Texte fourni:
Publié le 29 juin 2022 à 17h11

Source : Sujet TF1 Info

Des internautes s'émeuvent d'apprendre que, dans le Grand Est, des professeurs soient chargés à la rentrée d'assurer des remplacements en visioconférence.
Si cette pratique va bien faire l'objet d'une expérimentation au sein de l'académie de Nancy-Metz, elle concerne seulement sept postes d'enseignants et n'a pas vocation à être pérennisée.
L'objectif affiché est surtout d'éviter à des classes de se retrouver sans prof durant plusieurs semaines.

Conditions de travail parfois difficiles, faibles niveaux de rémunérations... Le métier d'enseignant peine à susciter des vocations, avec certaines matières particulièrement touchées comme les mathématiques. Des initiatives locales sont souvent mises en avant, à l'instar des "job dating" organisés pour attirer de nouveaux candidats et renforcer les effectifs de professeurs contractuels.

Du côté de l'académie Nancy-Metz, on peut lire sur les réseaux sociaux qu'en cas de prof absent, un surveillant sera chargé de veiller sur "une classe en visio, avec un remplaçant qui ne connaît pas les élèves et que les élèves ne connaissent pas". Une initiative prévue pour la rentrée prochaine et que certains ne manquent pas de torpiller, y voyant le "degré ultime de la dégradation de [leur] métier". Pour en savoir plus, TF1info s'est rapproché de l'académie, qui explique les détails de ce qui n'est pour l'heure qu'une expérimentation ponctuelle.

Des "brigades numériques de remplacement"

Dans les rangs de l'académie de Nancy-Metz, on évite d'utiliser le terme de "visio-professeurs", tel qu'utilisé par divers médias. "Nous parlons plutôt de brigades numériques de remplacement", confie-t-on aux Vérificateurs, "parce que parler de visio-prof sous-entend qu’on pourrait remplacer un enseignement en présentiel par de la visio. Or, ce n'est pas le cas : on préférerait largement mettre des profs face aux élèves !" Une volonté claire, qui se heurte au manque de candidats plus qu'à de quelconques problèmes d'argent. "On a les moyens financiers, en plus", déplore l'académie.

Consigne:
Recopiez mot pour mot, dans l'article sur les remplacements en visioconférence, le passage allant de « Source : Sujet » à « de professeurs contractuels. ». Les listes ci-dessous proviennent d'une autre source.

Listes de positions articulaires:
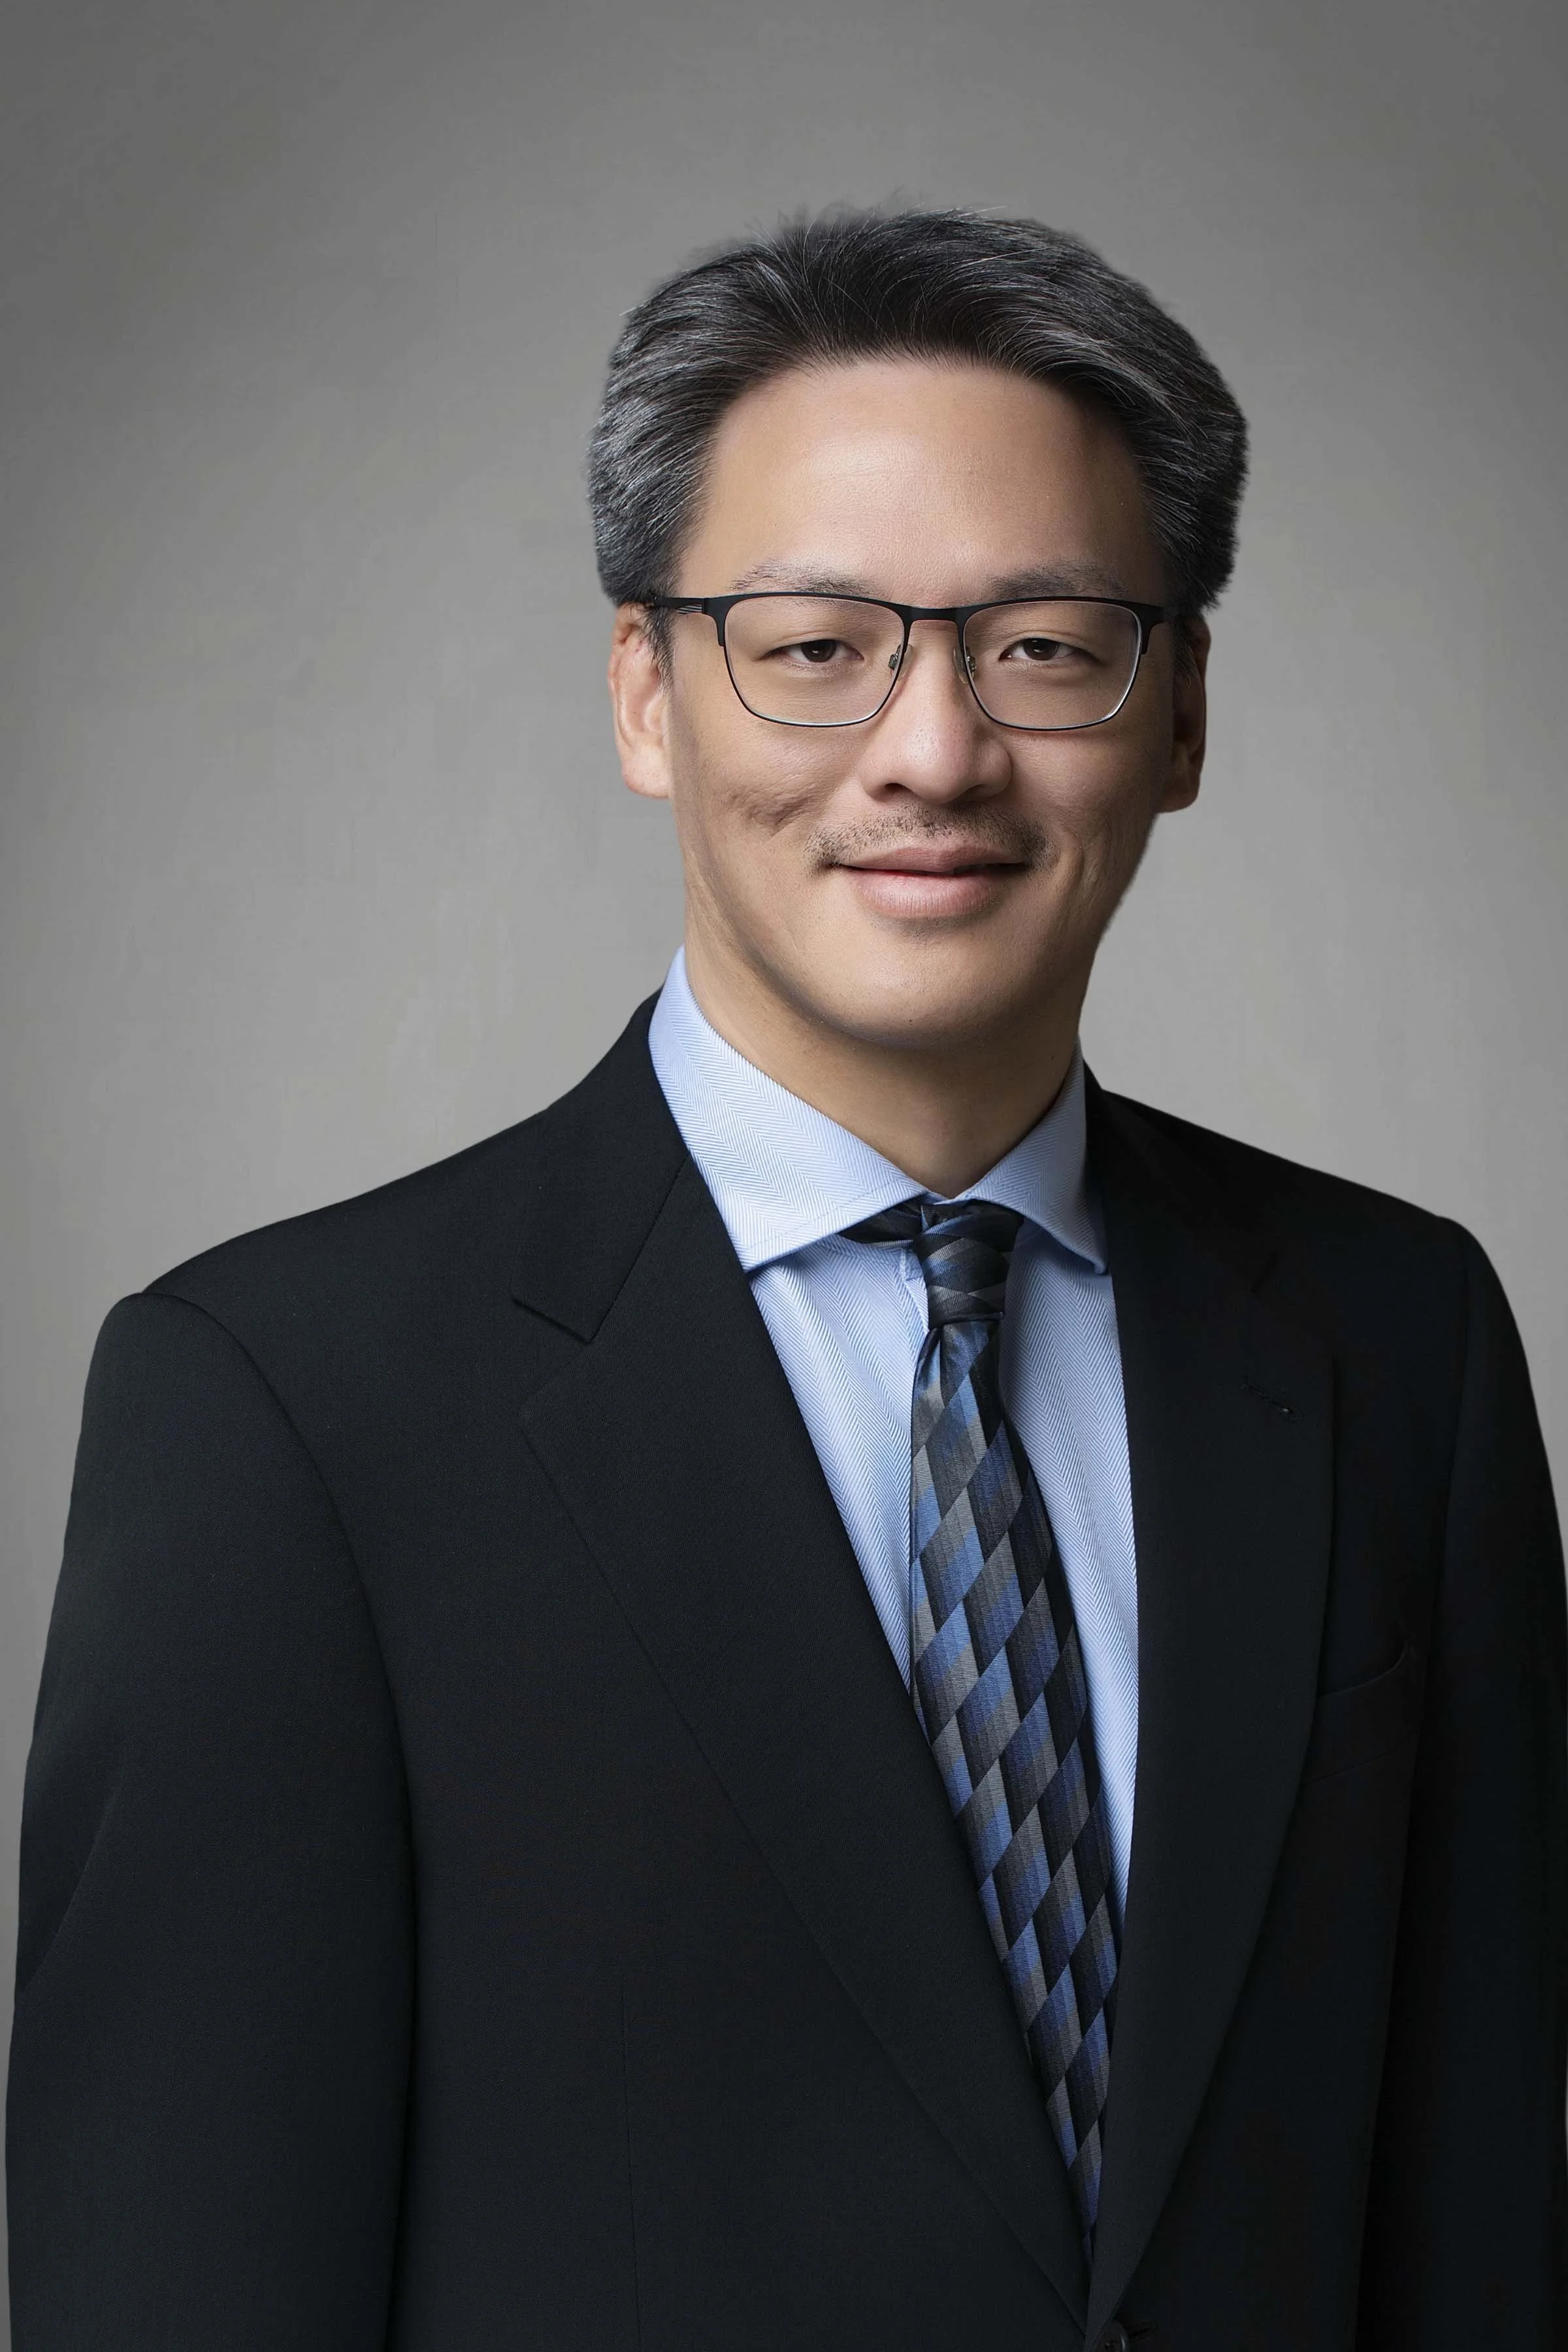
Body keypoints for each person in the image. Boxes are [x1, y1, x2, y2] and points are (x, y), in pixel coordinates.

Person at [7, 208, 1565, 2352]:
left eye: (1047, 645)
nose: (934, 753)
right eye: (816, 645)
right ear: (646, 695)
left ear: (1185, 710)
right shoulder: (285, 1411)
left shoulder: (1402, 1346)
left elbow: (1479, 2231)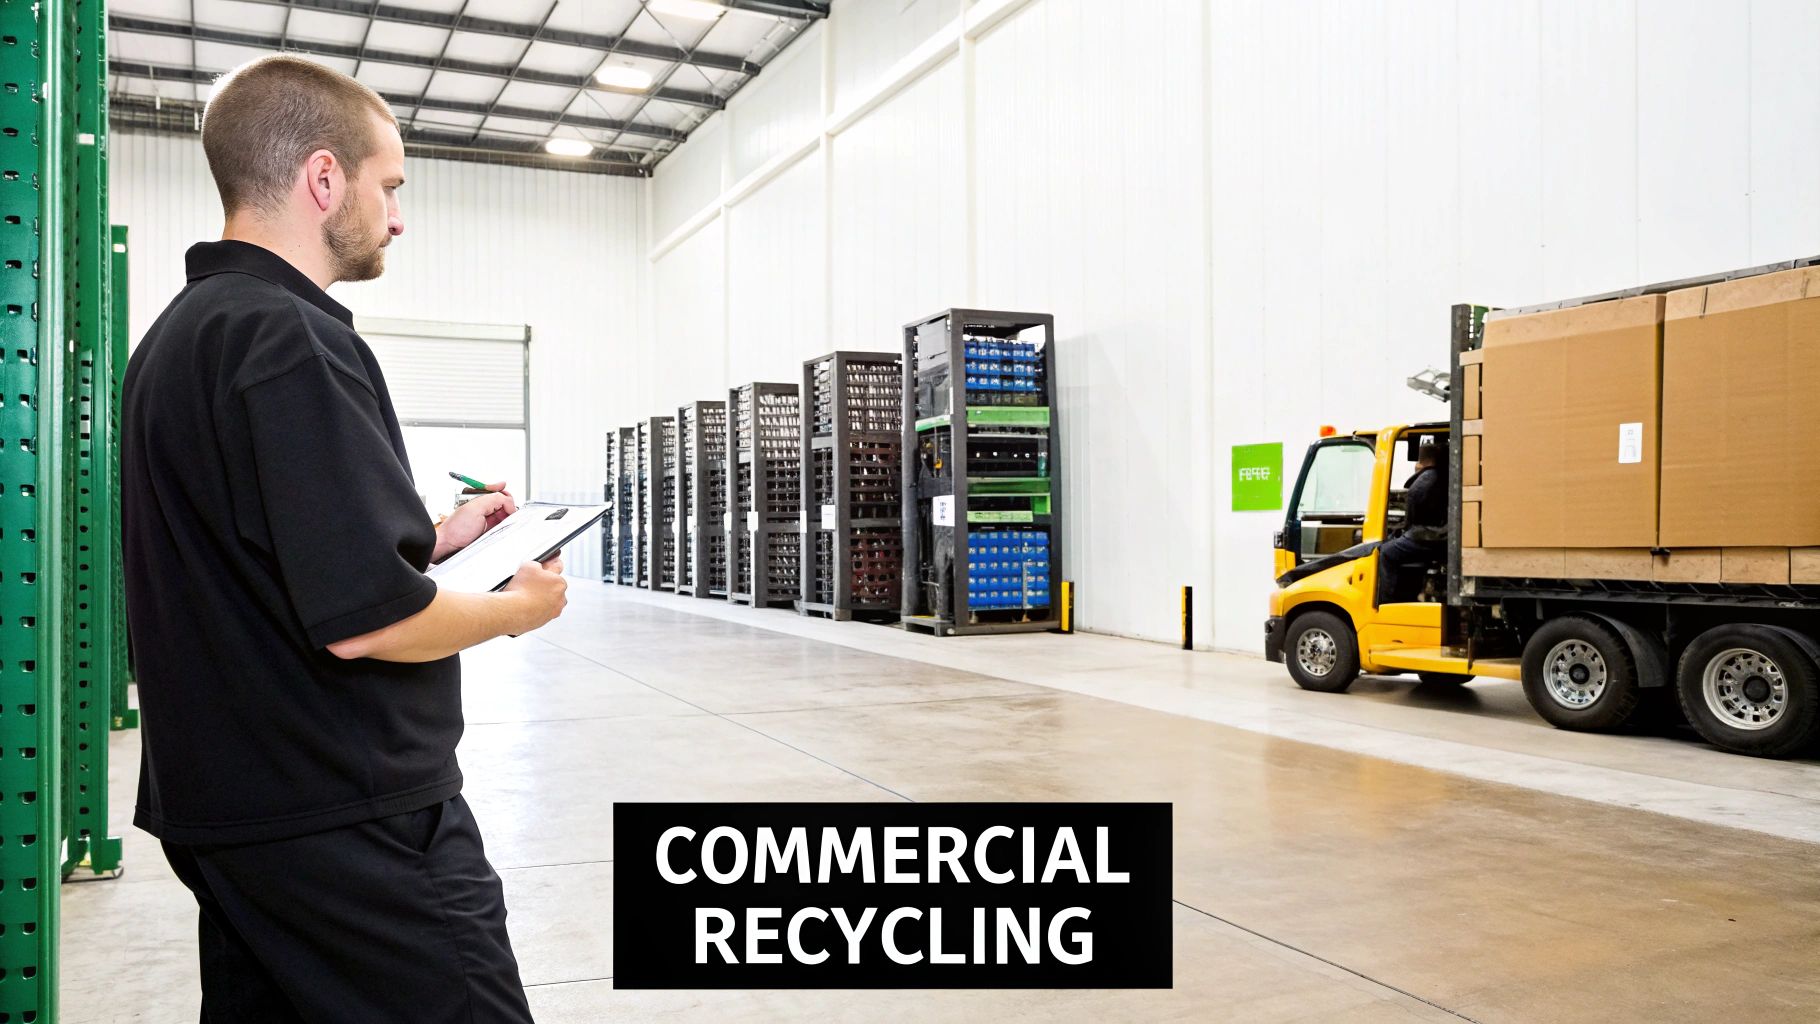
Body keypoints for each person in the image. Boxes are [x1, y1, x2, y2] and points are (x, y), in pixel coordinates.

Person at [120, 55, 565, 1022]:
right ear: (325, 180)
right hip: (348, 815)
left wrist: (438, 542)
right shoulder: (292, 338)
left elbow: (269, 559)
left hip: (238, 810)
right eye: (388, 186)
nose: (397, 217)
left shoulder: (181, 337)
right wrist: (513, 609)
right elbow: (366, 623)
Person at [1375, 439, 1449, 605]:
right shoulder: (1443, 477)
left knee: (1386, 552)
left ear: (1422, 462)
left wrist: (1399, 533)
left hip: (1429, 538)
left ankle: (1387, 602)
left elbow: (1411, 522)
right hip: (1438, 535)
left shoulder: (1422, 482)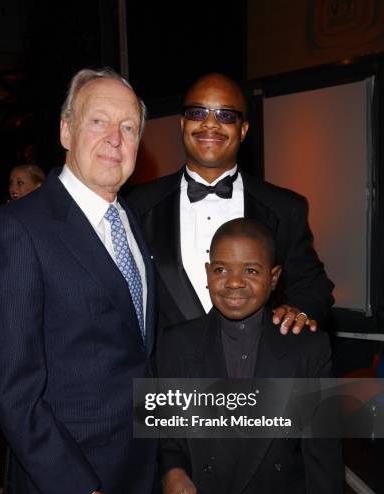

Réponse attendue:
Source : Sujet TF1 Info

Des internautes s'émeuvent d'apprendre que, dans le Grand Est, des professeurs soient chargés à la rentrée d'assurer des remplacements en visioconférence.
Si cette pratique va bien faire l'objet d'une expérimentation au sein de l'académie de Nancy-Metz, elle concerne seulement sept postes d'enseignants et n'a pas vocation à être pérennisée.
L'objectif affiché est surtout d'éviter à des classes de se retrouver sans prof durant plusieurs semaines.

Conditions de travail parfois difficiles, faibles niveaux de rémunérations... Le métier d'enseignant peine à susciter des vocations, avec certaines matières particulièrement touchées comme les mathématiques. Des initiatives locales sont souvent mises en avant, à l'instar des "job dating" organisés pour attirer de nouveaux candidats et renforcer les effectifs de professeurs contractuels.